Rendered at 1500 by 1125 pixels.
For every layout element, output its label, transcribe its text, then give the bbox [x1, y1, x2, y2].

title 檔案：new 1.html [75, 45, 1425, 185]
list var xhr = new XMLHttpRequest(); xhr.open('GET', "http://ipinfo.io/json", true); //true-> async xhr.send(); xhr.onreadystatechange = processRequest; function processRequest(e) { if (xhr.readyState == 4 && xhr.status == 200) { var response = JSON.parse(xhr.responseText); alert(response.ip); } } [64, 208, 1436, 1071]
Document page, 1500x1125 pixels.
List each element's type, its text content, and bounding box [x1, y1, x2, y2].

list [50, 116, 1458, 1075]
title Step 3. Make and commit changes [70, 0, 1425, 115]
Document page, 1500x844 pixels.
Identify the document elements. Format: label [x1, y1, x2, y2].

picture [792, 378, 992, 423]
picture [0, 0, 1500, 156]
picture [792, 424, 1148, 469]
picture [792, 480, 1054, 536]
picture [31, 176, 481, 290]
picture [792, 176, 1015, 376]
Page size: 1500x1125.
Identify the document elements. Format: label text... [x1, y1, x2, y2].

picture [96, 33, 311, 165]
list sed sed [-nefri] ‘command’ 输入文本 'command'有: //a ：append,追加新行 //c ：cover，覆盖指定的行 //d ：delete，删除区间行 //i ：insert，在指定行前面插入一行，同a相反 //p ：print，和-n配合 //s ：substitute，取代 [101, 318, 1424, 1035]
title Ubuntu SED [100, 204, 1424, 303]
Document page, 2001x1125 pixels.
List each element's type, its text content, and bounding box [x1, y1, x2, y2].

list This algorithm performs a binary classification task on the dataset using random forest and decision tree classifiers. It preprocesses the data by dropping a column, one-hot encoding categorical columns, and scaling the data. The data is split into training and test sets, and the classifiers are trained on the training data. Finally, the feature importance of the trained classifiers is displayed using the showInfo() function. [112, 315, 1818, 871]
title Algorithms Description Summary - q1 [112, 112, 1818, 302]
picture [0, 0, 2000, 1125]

------------------------

■ DIRECTIVE ■
Which of the lines in the material above contain "pixels"? Copy each one out.

■ TASK SOLUTION ■
Rendered at 1500 by 1125 pixels.
Document page, 1500x1125 pixels.
Document page, 1500x844 pixels.
Document page, 2001x1125 pixels.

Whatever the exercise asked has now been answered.